### [TASK PROMPT]
Below this line is a set of entries; quote exactly the lines from the line that contains "Tensor datasets have" to the line that contains "## Raw datasets", both lines included.
**** EXERCISE MATERIALS
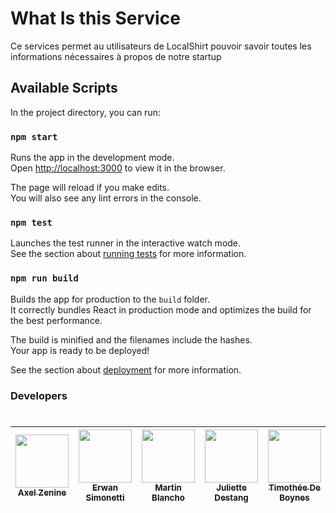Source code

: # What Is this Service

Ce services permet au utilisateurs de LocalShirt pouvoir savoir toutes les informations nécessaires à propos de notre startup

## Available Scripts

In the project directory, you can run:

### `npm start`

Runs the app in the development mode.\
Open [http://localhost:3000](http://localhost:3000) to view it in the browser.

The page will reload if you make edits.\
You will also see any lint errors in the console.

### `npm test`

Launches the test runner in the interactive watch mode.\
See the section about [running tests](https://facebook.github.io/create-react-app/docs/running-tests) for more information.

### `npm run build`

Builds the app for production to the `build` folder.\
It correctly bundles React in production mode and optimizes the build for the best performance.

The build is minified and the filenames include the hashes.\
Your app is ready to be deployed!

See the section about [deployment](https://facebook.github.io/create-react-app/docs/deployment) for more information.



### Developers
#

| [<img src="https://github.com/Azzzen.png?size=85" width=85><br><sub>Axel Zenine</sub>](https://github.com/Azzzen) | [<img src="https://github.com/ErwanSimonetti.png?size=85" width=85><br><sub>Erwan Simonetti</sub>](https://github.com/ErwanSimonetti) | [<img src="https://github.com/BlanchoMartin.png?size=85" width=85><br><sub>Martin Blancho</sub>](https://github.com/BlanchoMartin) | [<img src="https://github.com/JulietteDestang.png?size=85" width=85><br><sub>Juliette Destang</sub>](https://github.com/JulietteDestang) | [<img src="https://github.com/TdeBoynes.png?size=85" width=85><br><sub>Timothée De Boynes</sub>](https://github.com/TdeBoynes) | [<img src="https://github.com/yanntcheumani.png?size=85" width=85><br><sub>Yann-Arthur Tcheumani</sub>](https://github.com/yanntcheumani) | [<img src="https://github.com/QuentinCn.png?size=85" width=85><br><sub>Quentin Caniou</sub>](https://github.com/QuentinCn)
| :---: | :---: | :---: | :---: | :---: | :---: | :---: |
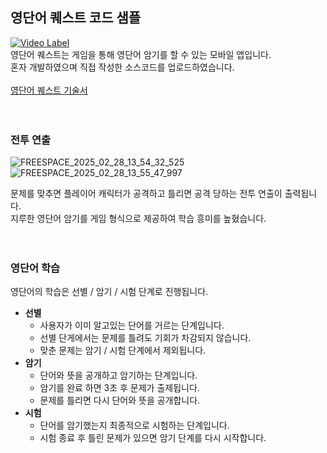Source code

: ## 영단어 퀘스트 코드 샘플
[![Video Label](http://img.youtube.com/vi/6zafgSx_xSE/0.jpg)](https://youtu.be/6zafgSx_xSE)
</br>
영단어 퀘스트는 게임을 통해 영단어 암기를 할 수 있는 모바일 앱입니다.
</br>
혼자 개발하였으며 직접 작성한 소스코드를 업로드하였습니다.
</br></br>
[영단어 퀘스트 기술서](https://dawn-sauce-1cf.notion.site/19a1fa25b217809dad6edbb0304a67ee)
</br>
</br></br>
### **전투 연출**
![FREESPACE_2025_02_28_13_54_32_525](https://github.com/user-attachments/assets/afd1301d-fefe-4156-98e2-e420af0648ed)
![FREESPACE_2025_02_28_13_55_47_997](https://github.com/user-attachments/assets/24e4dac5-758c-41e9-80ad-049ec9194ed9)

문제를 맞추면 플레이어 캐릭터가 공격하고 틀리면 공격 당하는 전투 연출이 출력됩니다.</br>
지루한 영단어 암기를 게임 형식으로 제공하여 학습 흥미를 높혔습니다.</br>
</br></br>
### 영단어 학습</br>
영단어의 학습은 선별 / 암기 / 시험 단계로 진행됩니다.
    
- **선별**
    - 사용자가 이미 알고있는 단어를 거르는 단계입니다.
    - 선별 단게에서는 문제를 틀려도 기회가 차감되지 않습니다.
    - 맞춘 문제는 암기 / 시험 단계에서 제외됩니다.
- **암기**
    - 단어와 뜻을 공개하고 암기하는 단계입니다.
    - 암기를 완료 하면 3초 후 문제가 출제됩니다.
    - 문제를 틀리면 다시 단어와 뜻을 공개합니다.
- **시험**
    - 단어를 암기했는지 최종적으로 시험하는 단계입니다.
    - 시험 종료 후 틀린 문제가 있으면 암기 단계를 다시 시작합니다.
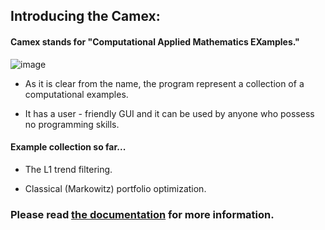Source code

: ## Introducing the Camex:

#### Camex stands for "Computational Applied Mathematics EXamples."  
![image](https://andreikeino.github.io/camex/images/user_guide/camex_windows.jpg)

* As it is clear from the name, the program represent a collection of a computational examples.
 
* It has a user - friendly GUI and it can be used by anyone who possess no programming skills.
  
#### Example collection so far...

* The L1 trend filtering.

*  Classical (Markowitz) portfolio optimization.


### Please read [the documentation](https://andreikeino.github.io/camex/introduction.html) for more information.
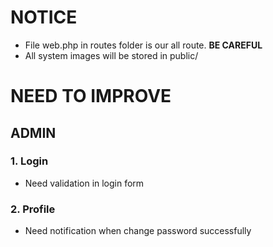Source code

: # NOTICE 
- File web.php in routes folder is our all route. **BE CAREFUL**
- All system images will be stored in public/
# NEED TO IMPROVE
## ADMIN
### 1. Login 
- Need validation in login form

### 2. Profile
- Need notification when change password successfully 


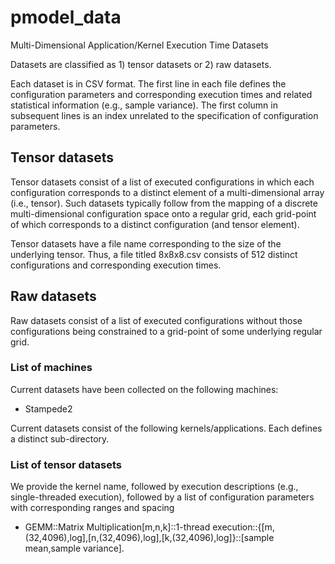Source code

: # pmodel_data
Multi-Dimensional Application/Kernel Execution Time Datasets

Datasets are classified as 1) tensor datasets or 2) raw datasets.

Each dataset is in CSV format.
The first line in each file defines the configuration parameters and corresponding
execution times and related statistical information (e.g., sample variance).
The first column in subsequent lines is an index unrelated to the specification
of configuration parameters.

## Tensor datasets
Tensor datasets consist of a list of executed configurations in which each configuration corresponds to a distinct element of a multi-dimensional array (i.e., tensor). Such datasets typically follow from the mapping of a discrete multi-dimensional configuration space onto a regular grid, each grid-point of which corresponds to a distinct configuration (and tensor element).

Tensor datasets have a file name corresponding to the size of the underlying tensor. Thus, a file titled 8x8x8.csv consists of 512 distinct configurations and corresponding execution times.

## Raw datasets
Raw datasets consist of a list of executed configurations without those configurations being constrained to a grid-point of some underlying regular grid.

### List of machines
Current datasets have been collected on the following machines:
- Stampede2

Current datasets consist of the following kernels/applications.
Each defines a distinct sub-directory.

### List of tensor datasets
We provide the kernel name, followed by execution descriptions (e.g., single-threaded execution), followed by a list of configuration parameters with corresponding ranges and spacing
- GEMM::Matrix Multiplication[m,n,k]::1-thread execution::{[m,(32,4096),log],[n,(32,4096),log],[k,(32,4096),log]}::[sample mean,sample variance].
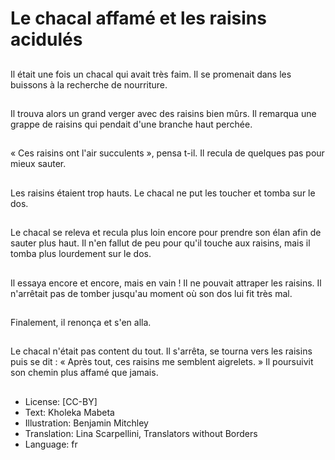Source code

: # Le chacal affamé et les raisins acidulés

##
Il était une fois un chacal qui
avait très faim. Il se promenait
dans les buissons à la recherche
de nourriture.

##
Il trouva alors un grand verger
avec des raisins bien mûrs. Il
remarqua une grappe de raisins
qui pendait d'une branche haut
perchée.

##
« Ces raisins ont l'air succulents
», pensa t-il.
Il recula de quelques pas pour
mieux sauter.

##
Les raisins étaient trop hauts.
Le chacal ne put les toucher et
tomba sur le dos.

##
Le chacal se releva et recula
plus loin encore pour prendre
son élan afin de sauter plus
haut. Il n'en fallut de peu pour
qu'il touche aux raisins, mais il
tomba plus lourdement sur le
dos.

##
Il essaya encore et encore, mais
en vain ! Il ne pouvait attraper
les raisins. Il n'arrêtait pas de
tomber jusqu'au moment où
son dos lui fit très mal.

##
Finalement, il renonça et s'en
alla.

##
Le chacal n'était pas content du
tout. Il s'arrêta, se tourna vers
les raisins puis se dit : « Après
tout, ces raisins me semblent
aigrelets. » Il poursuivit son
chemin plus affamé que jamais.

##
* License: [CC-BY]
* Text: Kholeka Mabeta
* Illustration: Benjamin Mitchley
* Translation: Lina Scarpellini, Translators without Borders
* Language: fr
********
### [YOUR RESPONSE]
Tensor datasets have a file name corresponding to the size of the underlying tensor. Thus, a file titled 8x8x8.csv consists of 512 distinct configurations and corresponding execution times.

## Raw datasets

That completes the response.